The goshawk is a large, relatively common and widely distributed raptor species in the northern hemisphere (Fischer 1980). It captures bird and mammal species varying greatly in size, from small mammals weighing a few grams up to the size of hares and capercaillie cocks weighing 4kg (Höglund 1964, Sulkava 1964, Brull & Fischer 1981). Because many small game species, interesting also man, include goshawk’s diet, its foraging habits have been studied in Europe since the 1940’s (see Brull & Fischer 1981). In Central Europe, the goshawk’s food base depends greatly on pidgeons, corvids, thrushes and rabbits (e.g. Opdam et al. 1977, Cozszynski & Pilatowski 1986), while in the boreal forests of Northern Europe goshawks hunt mainly grouse species; black grouse Tetrao tetrix, capercaillie Tetrao urogallus, hazel grouse, Bonasa bonasia and willow grouse, Lagopus lagopus (Sulkava 1964, Höglund 1964, Linden & Wikman 1983, Widen 1987, I, II). In the boreal forests of North American mammals, primarily the snowshoe hare Lepus americanus constitutes the main prey base (Storer 1966, McGowan 1975). Because of a high proportion of game animals in the diet, the goshawk has caused a lot of controversy between protectionists and game managers. Recent studies on game animals adopting radio-telemetry as a research tool have revealed predation to be the their most marked proximate cause of death (Angelstam 1984, Willebrand 1988, Kastdalen & Wegge 1989, Wegge et al. 1990, Swenson 1991, Marjakangas 1992, Valkeajärvi & Ijäs 1994). The goshawk has turned out to be one of the most important predators of adult grouse. When goshawk predation was studied in Sweden on pheasant Phasianus colchicus, population decreases of up to 60-70 % were found, depending on the density of pheasants (Kenward et al. 1981). When a similar study was conducted in boreal forests for winter predation on grouse, very low predation was apparent (Widen 1987). Yet, the highest losses of grouse taking place in the early phase of breeding as depredated eggs and chicks are presumably not due to goshawk predation. Recently, changes in forest structure are considered to be the most important cause for the poor success of grouse (e.g. Henttonen 1989, Andren 1995, Wegge et al. 1990, Kurki et al. 1997). Forest fragmentation has probably increased voles and their predators; red foxes Vulpes vulpes, stoats Mustela erminea and martens Martes martes, which would also increase grouse kills.

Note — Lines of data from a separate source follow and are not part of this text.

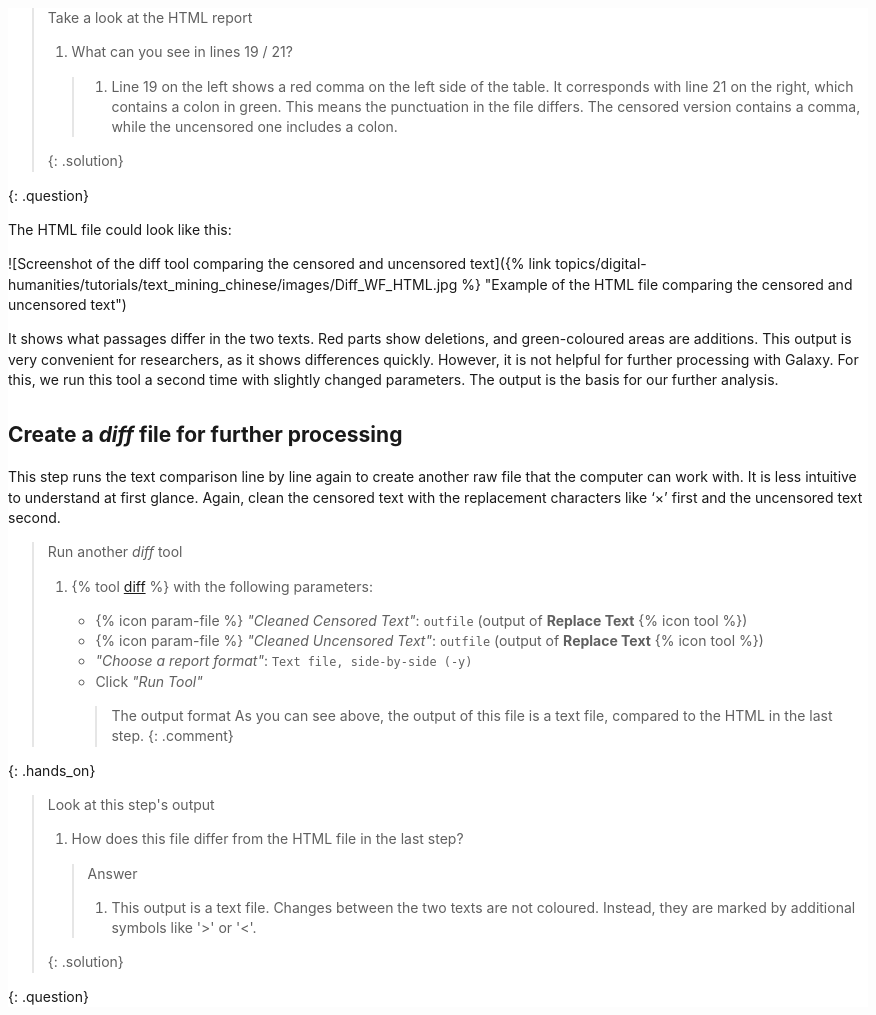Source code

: > <question-title> Take a look at the HTML report</question-title>
>
> 1. What can you see in lines 19 / 21?
>
> > <solution-title></solution-title>
> >
> > 1. Line 19  on the left shows a red comma on the left side of the table. It corresponds with line 21 on the right, which contains a colon in green. This means the punctuation in the file differs. The censored version contains a comma, while the uncensored one includes a colon.
> >
> {: .solution}
>
{: .question}

The HTML file could look like this:

![Screenshot of the diff tool comparing the censored and uncensored text]({% link topics/digital-humanities/tutorials/text_mining_chinese/images/Diff_WF_HTML.jpg %} "Example of the HTML file comparing the censored and uncensored text")

It shows what passages differ in the two texts. Red parts show deletions, and green-coloured areas are additions.
This output is very convenient for researchers, as it shows differences quickly. However, it is not helpful for further processing with Galaxy. For this, we run this tool a second time with slightly changed parameters. The output is the basis for our further analysis.


## Create a _diff_ file for further processing
This step runs the text comparison line by line again to create another raw file that the computer can work with.
It is less intuitive to understand at first glance. Again, clean the censored text with the replacement characters like ‘×’ first and the uncensored text second.

> <hands-on-title> Run another <em>diff</em> tool </hands-on-title>
>
> 1. {% tool [diff](toolshed.g2.bx.psu.edu/repos/bgruening/diff/diff/3.10+galaxy1) %} with the following parameters:
>    - {% icon param-file %} *"Cleaned Censored Text"*: `outfile` (output of **Replace Text** {% icon tool %})
>    - {% icon param-file %} *"Cleaned Uncensored Text"*: `outfile` (output of **Replace Text** {% icon tool %})
>    - *"Choose a report format"*: `Text file, side-by-side (-y)`
>    - Click *"Run Tool"*
>
>    > <comment-title> The output format </comment-title>
>    > As you can see above, the output of this file is a text file, compared to the HTML in the last step.
>    {: .comment}
>
{: .hands_on}


> <question-title>Look at this step's output</question-title>
>
> 1. How does this file differ from the HTML file in the last step?
>
> > <solution-title>Answer</solution-title>
> >
> > 1. This output is a text file. Changes between the two texts are not coloured.
> > Instead, they are marked by additional symbols like '>' or '<'.
> >
> {: .solution}
>
{: .question}
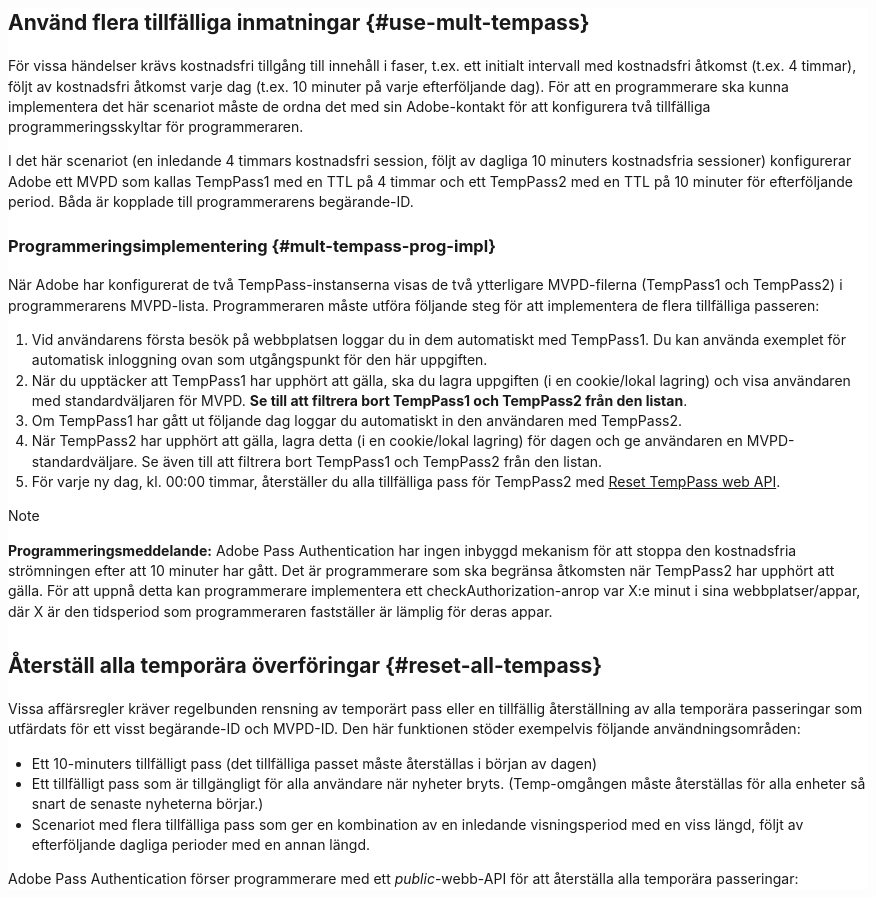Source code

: ## Använd flera tillfälliga inmatningar {#use-mult-tempass}

För vissa händelser krävs kostnadsfri tillgång till innehåll i faser, t.ex. ett initialt intervall med kostnadsfri åtkomst (t.ex. 4 timmar), följt av kostnadsfri åtkomst varje dag (t.ex. 10 minuter på varje efterföljande dag).  För att en programmerare ska kunna implementera det här scenariot måste de ordna det med sin Adobe-kontakt för att konfigurera två tillfälliga programmeringsskyltar för programmeraren.

I det här scenariot (en inledande 4 timmars kostnadsfri session, följt av dagliga 10 minuters kostnadsfria sessioner) konfigurerar Adobe ett MVPD som kallas TempPass1 med en TTL på 4 timmar och ett TempPass2 med en TTL på 10 minuter för efterföljande period.  Båda är kopplade till programmerarens begärande-ID.

### Programmeringsimplementering {#mult-tempass-prog-impl}

När Adobe har konfigurerat de två TempPass-instanserna visas de två ytterligare MVPD-filerna (TempPass1 och TempPass2) i programmerarens MVPD-lista.  Programmeraren måste utföra följande steg för att implementera de flera tillfälliga passeren:

1. Vid användarens första besök på webbplatsen loggar du in dem automatiskt med TempPass1. Du kan använda exemplet för automatisk inloggning ovan som utgångspunkt för den här uppgiften.
1. När du upptäcker att TempPass1 har upphört att gälla, ska du lagra uppgiften (i en cookie/lokal lagring) och visa användaren med standardväljaren för MVPD. **Se till att filtrera bort TempPass1 och TempPass2 från den listan**.
1. Om TempPass1 har gått ut följande dag loggar du automatiskt in den användaren med TempPass2.
1. När TempPass2 har upphört att gälla, lagra detta (i en cookie/lokal lagring) för dagen och ge användaren en MVPD-standardväljare. Se även till att filtrera bort TempPass1 och TempPass2 från den listan.
1. För varje ny dag, kl. 00:00 timmar, återställer du alla tillfälliga pass för TempPass2 med [Reset TempPass web API](/help/authentication/temp-pass.md#reset-all-tempass).

>[!NOTE]
>**Programmeringsmeddelande:** Adobe Pass Authentication har ingen inbyggd mekanism för att stoppa den kostnadsfria strömningen efter att 10 minuter har gått.  Det är programmerare som ska begränsa åtkomsten när TempPass2 har upphört att gälla. För att uppnå detta kan programmerare implementera ett checkAuthorization-anrop var X:e minut i sina webbplatser/appar, där X är den tidsperiod som programmeraren fastställer är lämplig för deras appar.

## Återställ alla temporära överföringar {#reset-all-tempass}

Vissa affärsregler kräver regelbunden rensning av temporärt pass eller en tillfällig återställning av alla temporära passeringar som utfärdats för ett visst begärande-ID och MVPD-ID. Den här funktionen stöder exempelvis följande användningsområden:

* Ett 10-minuters tillfälligt pass (det tillfälliga passet måste återställas i början av dagen)
* Ett tillfälligt pass som är tillgängligt för alla användare när nyheter bryts. (Temp-omgången måste återställas för alla enheter så snart de senaste nyheterna börjar.)
* Scenariot med flera tillfälliga pass som ger en kombination av en inledande visningsperiod med en viss längd, följt av efterföljande dagliga perioder med en annan längd.

Adobe Pass Authentication förser programmerare med ett *public*-webb-API för att återställa alla temporära passeringar:
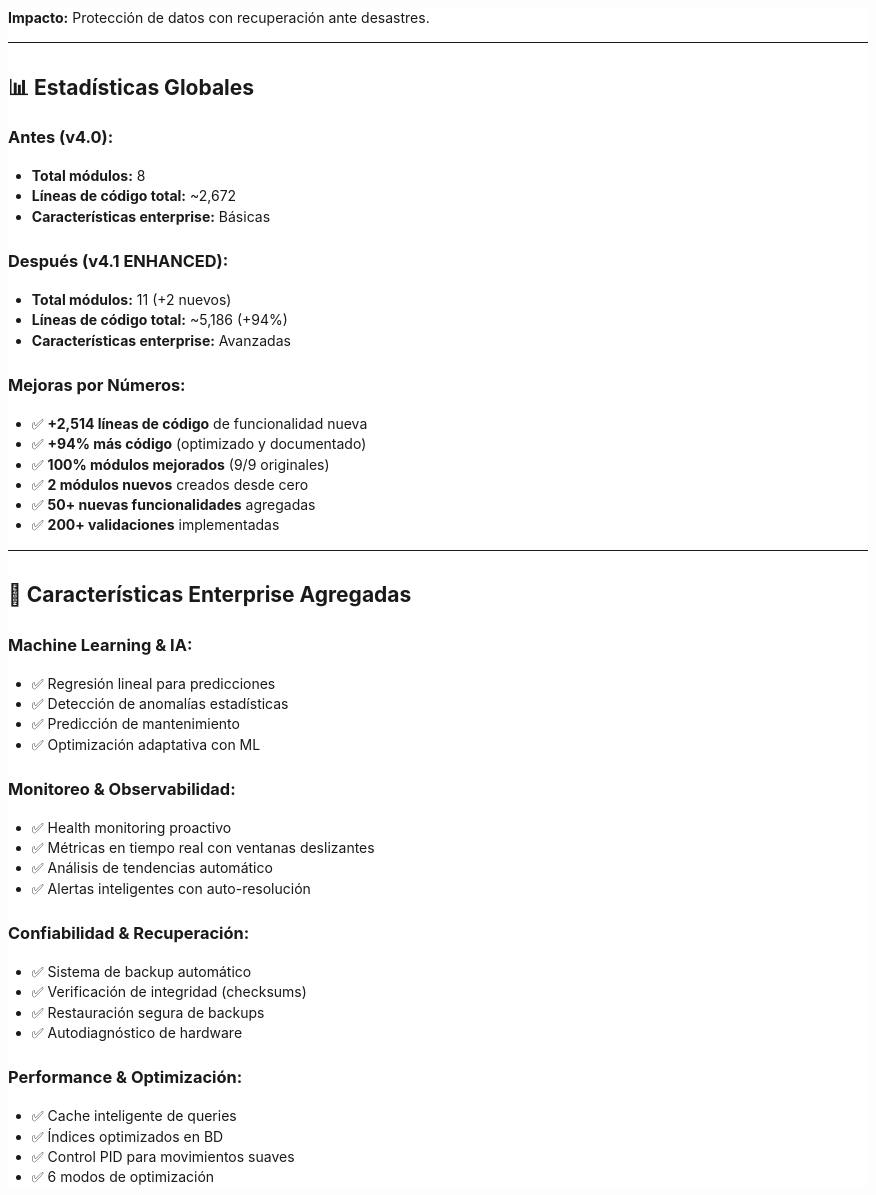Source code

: **Impacto:** Protección de datos con recuperación ante desastres.

---

## 📊 Estadísticas Globales

### Antes (v4.0):
- **Total módulos:** 8
- **Líneas de código total:** ~2,672
- **Características enterprise:** Básicas

### Después (v4.1 ENHANCED):
- **Total módulos:** 11 (+2 nuevos)
- **Líneas de código total:** ~5,186 (+94%)
- **Características enterprise:** Avanzadas

### Mejoras por Números:
- ✅ **+2,514 líneas de código** de funcionalidad nueva
- ✅ **+94% más código** (optimizado y documentado)
- ✅ **100% módulos mejorados** (9/9 originales)
- ✅ **2 módulos nuevos** creados desde cero
- ✅ **50+ nuevas funcionalidades** agregadas
- ✅ **200+ validaciones** implementadas

---

## 🎯 Características Enterprise Agregadas

### Machine Learning & IA:
- ✅ Regresión lineal para predicciones
- ✅ Detección de anomalías estadísticas
- ✅ Predicción de mantenimiento
- ✅ Optimización adaptativa con ML

### Monitoreo & Observabilidad:
- ✅ Health monitoring proactivo
- ✅ Métricas en tiempo real con ventanas deslizantes
- ✅ Análisis de tendencias automático
- ✅ Alertas inteligentes con auto-resolución

### Confiabilidad & Recuperación:
- ✅ Sistema de backup automático
- ✅ Verificación de integridad (checksums)
- ✅ Restauración segura de backups
- ✅ Autodiagnóstico de hardware

### Performance & Optimización:
- ✅ Cache inteligente de queries
- ✅ Índices optimizados en BD
- ✅ Control PID para movimientos suaves
- ✅ 6 modos de optimización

Goshawk is considered an old forest species based on its nest site selection (e.g. Link 1986). Decrease of the amount of old forests has probably negatively affected on its living conditions via loss of nesting and hunting habitats (Widen 1997). However, goshawk is fairly well adapted to agricultural landscape of central Europe (Kenward 1982). Therefore, its adaptation to modern man-dominated boreal forest might mainly be a question of sufficient food supply, especially in winter.